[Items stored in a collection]
___

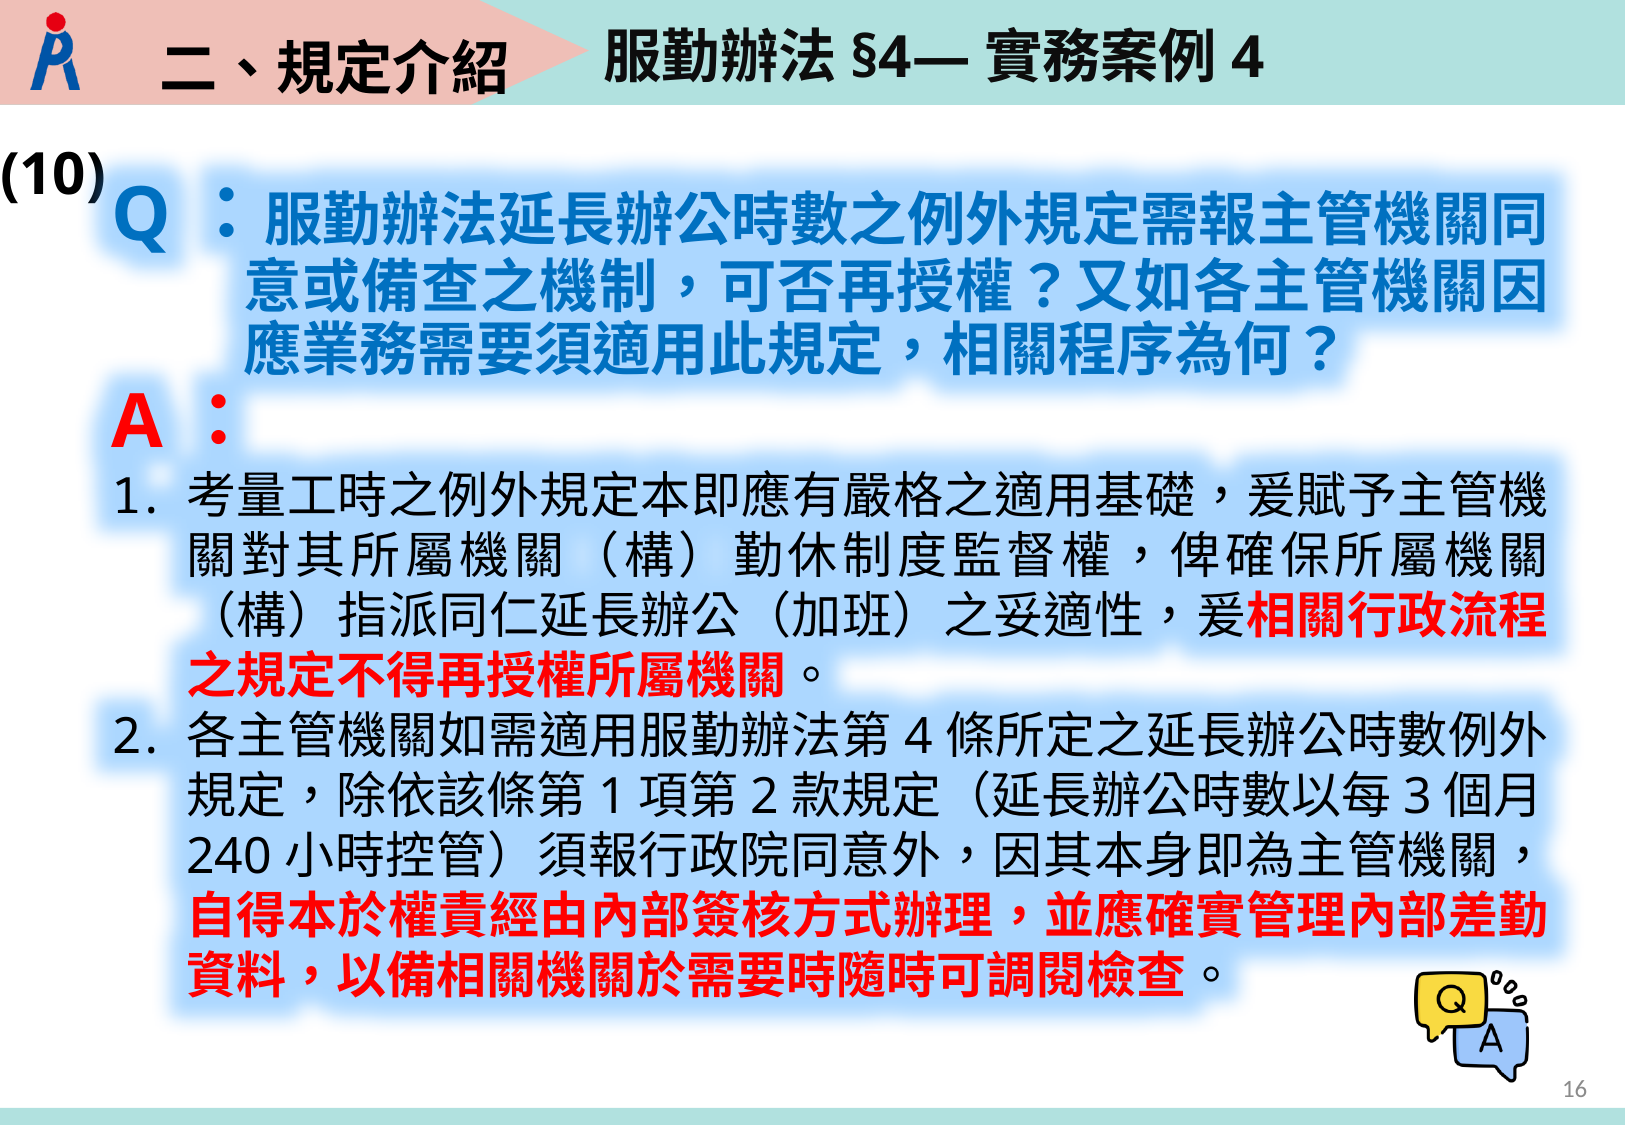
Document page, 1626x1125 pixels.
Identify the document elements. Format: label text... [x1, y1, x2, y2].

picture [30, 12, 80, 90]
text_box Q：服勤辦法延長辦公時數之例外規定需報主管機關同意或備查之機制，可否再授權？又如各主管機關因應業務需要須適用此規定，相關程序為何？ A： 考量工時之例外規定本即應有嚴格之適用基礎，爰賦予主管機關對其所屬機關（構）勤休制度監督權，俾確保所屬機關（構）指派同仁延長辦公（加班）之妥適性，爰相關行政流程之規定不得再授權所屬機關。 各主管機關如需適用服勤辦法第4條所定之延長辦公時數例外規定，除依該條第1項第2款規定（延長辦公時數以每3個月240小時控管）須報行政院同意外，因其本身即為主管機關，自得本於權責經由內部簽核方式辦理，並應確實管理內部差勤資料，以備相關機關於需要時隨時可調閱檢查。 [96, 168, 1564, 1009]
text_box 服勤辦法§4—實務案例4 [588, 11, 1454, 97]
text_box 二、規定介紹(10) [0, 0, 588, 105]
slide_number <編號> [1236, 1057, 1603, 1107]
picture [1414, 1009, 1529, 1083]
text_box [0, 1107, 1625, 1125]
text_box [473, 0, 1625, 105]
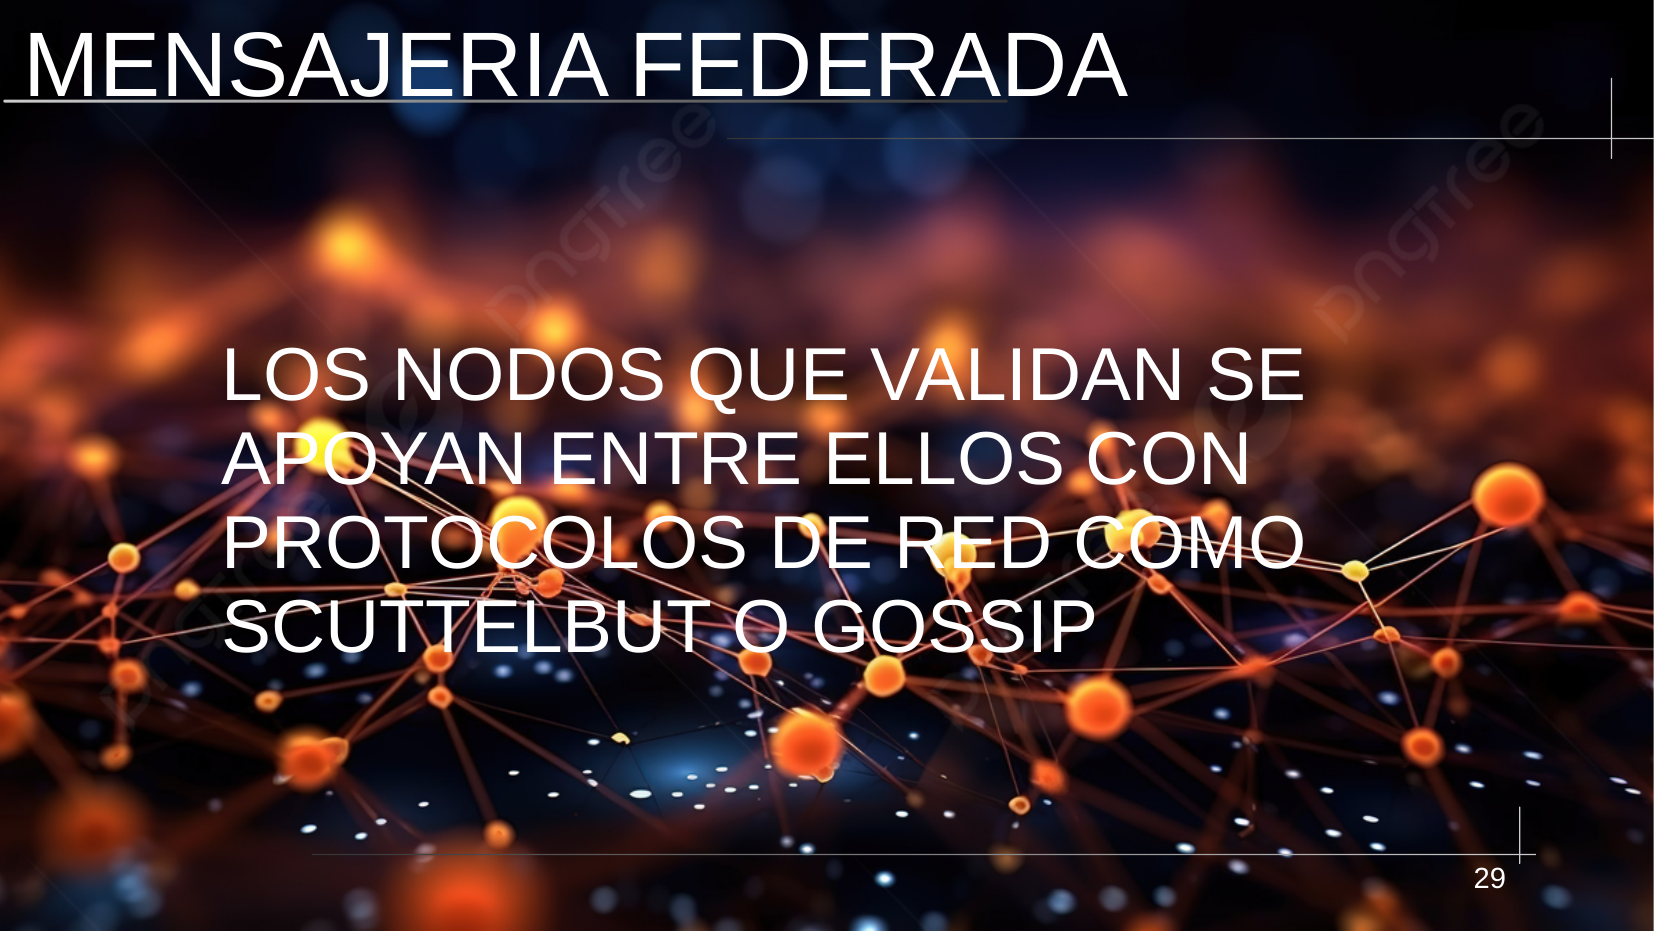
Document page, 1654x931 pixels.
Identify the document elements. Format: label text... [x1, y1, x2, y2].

___

TASK DETAILS: Please copy the stretch of lines from the very start through the line containing "text_box [473, 0, 1625, 105]", including both ends and leaving out the pictures.

EXERCISE OUTPUT:
Document page, 1626x1125 pixels.
Identify the document elements. Format: label text... [x1, y1, x2, y2].

picture [30, 12, 80, 90]
text_box Q：服勤辦法延長辦公時數之例外規定需報主管機關同意或備查之機制，可否再授權？又如各主管機關因應業務需要須適用此規定，相關程序為何？ A： 考量工時之例外規定本即應有嚴格之適用基礎，爰賦予主管機關對其所屬機關（構）勤休制度監督權，俾確保所屬機關（構）指派同仁延長辦公（加班）之妥適性，爰相關行政流程之規定不得再授權所屬機關。 各主管機關如需適用服勤辦法第4條所定之延長辦公時數例外規定，除依該條第1項第2款規定（延長辦公時數以每3個月240小時控管）須報行政院同意外，因其本身即為主管機關，自得本於權責經由內部簽核方式辦理，並應確實管理內部差勤資料，以備相關機關於需要時隨時可調閱檢查。 [96, 168, 1564, 1009]
text_box 服勤辦法§4—實務案例4 [588, 11, 1454, 97]
text_box 二、規定介紹(10) [0, 0, 588, 105]
slide_number <編號> [1236, 1057, 1603, 1107]
picture [1414, 1009, 1529, 1083]
text_box [0, 1107, 1625, 1125]
text_box [473, 0, 1625, 105]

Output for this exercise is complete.